## TÂCHES À RÉALISER
**1.** Selon l'extrait sur la santé des salariés, quelle amélioration les médecins du travail citent-ils en premier ?
**2.** Dans l'extrait sur la santé des salariés, reprenez le passage commençant par « L'analyse des données » et finissant par « les plus élevés. », en substituant « pathologies professionnelles » à « maladies professionnelles ».

## EXTRAIT DU DOCUMENT
* * * * * * * * *
Un sondage a été effectué auprès des médecins du travail pour connaître leur opinion. S'ils se montrent prudents quand on les interroge sur l'existence d'un lien éventuel entre gestion de l'entreprise et santé des salariés, ils affirment, en revanche, sans hésiter que le climat social a un effet sur la santé des salariés. Interrogés sur les améliorations à apporter, ils mettent en avant le besoin de reconnaissance qu'éprouvent les salariés puis citent la qualité de la relation entre l'employeur et ses salariés et enfin l'organisation du travail.
Les médecins du travail considèrent majoritairement que les entreprises « participatives » sont moins pathogènes et que ce sont les ouvriers et les employés qui en bénéficient le plus. Le manque de reconnaissance est beaucoup moins fortement ressenti dans ces entreprises que dans celles du deuxième groupe.
L'analyse des données objectives collectées auprès des caisses régionales d'assurance maladie (Cram) confirme ce diagnostic. On observe ainsi que le nombre d'accidents du travail et de maladies professionnelles est un peu plus élevé dans les entreprises « autoritaires » que dans les entreprises « participatives ». Les écarts sont plus importants si l'on considère les branches professionnelles où les risques professionnels sont les plus élevés.
* * * * * * * * *
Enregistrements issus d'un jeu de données
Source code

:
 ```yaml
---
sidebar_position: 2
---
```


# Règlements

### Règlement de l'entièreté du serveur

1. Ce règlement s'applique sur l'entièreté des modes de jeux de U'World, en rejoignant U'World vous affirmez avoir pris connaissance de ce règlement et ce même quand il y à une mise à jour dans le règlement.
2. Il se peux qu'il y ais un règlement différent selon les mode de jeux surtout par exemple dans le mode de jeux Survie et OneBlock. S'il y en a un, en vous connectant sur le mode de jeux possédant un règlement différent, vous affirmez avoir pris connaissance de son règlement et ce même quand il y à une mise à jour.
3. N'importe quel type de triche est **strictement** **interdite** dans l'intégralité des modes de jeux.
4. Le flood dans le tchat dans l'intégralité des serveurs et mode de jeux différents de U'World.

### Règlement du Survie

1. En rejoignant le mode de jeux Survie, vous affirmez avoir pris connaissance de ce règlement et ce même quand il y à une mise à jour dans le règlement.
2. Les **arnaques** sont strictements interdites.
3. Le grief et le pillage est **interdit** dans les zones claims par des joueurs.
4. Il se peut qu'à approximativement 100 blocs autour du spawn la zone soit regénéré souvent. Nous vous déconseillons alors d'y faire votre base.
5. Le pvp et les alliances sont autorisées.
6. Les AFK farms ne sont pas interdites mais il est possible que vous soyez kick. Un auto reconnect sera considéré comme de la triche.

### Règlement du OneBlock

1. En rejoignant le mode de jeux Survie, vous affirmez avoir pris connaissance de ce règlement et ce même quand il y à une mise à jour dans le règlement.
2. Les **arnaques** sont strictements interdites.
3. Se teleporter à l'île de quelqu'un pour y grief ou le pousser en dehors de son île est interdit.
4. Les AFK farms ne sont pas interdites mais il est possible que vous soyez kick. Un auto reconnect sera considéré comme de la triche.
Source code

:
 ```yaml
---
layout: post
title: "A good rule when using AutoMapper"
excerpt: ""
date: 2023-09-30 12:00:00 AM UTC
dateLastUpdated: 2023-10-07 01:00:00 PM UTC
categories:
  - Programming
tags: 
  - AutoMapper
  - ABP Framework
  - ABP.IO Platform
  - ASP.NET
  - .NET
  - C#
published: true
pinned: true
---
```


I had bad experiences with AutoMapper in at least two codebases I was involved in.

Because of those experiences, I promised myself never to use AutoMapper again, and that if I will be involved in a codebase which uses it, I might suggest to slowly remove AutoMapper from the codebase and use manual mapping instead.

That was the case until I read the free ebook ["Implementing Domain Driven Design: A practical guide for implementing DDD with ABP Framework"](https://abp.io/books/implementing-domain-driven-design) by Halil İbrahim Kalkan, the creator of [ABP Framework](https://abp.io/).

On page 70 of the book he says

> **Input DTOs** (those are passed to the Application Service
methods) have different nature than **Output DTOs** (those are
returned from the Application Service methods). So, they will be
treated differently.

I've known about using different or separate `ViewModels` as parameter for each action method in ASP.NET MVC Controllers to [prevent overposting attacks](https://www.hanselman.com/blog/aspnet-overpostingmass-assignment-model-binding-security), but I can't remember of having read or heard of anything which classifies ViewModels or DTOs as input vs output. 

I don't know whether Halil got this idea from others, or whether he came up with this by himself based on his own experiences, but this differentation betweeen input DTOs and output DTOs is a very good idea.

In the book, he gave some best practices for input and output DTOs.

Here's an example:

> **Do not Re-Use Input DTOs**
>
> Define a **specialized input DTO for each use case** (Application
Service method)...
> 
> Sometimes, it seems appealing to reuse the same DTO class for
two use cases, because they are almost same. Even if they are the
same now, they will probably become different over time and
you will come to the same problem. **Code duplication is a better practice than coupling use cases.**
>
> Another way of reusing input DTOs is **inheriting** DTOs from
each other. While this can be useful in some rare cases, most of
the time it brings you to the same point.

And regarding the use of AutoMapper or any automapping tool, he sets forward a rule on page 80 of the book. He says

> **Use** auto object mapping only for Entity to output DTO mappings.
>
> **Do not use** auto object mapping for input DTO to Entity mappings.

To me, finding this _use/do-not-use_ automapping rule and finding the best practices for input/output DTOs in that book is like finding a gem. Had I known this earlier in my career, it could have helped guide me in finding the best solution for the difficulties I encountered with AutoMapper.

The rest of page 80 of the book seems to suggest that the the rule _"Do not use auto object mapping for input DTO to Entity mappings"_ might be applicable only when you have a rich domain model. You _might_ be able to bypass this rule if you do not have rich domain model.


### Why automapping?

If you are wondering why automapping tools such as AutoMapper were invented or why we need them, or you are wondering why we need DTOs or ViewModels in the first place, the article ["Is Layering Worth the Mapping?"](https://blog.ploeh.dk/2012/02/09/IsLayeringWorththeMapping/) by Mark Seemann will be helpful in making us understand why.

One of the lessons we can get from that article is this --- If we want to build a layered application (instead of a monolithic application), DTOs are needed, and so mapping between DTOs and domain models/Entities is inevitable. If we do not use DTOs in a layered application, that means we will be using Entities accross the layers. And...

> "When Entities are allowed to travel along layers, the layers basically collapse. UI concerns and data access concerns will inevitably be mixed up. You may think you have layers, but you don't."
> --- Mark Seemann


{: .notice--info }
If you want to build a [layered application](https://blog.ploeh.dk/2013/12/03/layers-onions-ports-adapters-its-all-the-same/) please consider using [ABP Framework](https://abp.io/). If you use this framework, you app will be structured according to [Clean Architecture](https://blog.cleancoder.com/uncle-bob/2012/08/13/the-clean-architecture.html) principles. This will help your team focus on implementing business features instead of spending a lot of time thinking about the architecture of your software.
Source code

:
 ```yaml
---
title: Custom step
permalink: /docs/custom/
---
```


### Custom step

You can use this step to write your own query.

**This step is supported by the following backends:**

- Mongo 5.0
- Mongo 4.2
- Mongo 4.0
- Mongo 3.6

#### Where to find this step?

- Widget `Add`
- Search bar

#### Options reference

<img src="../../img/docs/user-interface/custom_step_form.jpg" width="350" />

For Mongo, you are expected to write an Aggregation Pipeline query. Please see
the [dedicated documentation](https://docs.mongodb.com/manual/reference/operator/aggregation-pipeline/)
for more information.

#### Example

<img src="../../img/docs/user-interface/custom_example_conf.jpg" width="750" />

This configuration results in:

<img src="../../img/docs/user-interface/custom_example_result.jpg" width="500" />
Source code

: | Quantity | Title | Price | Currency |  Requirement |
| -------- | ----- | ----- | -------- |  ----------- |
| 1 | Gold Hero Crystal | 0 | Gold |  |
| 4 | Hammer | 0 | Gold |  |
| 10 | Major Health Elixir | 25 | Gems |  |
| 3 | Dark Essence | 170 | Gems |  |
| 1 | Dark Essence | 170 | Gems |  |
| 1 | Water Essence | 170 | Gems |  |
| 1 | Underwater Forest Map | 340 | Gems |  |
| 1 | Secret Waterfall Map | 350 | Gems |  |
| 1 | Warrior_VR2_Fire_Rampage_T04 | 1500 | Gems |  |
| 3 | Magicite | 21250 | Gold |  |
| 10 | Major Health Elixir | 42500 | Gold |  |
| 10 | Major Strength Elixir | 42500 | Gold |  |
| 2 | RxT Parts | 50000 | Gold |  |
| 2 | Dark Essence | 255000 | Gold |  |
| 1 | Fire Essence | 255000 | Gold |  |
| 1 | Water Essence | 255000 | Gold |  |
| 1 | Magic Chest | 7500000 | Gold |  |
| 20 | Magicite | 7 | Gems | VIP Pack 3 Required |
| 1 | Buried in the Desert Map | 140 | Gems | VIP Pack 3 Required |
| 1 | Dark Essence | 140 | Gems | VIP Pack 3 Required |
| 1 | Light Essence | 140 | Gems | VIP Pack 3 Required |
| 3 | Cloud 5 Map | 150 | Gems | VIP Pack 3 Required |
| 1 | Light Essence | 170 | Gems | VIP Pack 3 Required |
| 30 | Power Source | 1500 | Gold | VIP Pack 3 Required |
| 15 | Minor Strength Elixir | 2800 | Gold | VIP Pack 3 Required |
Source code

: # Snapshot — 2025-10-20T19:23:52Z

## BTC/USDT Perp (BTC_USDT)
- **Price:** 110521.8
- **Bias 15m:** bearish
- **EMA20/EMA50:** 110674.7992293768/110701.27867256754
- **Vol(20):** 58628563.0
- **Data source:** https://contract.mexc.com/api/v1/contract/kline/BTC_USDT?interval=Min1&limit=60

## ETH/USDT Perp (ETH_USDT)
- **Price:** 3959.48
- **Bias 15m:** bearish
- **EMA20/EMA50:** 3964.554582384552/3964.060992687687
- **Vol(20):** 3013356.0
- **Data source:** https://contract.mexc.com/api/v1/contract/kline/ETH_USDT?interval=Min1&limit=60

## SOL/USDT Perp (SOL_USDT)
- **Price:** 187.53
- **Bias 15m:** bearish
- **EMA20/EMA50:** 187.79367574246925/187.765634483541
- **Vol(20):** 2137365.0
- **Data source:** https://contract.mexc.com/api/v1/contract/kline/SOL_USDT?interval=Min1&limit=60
* * * * * * * * *
## RÉPONSES PAR TÂCHE
**1.** Le besoin de reconnaissance qu'éprouvent les salariés.

**2.**
L'analyse des données objectives collectées auprès des caisses régionales d'assurance maladie (Cram) confirme ce diagnostic. On observe ainsi que le nombre d'accidents du travail et de pathologies professionnelles est un peu plus élevé dans les entreprises « autoritaires » que dans les entreprises « participatives ». Les écarts sont plus importants si l'on considère les branches professionnelles où les risques professionnels sont les plus élevés.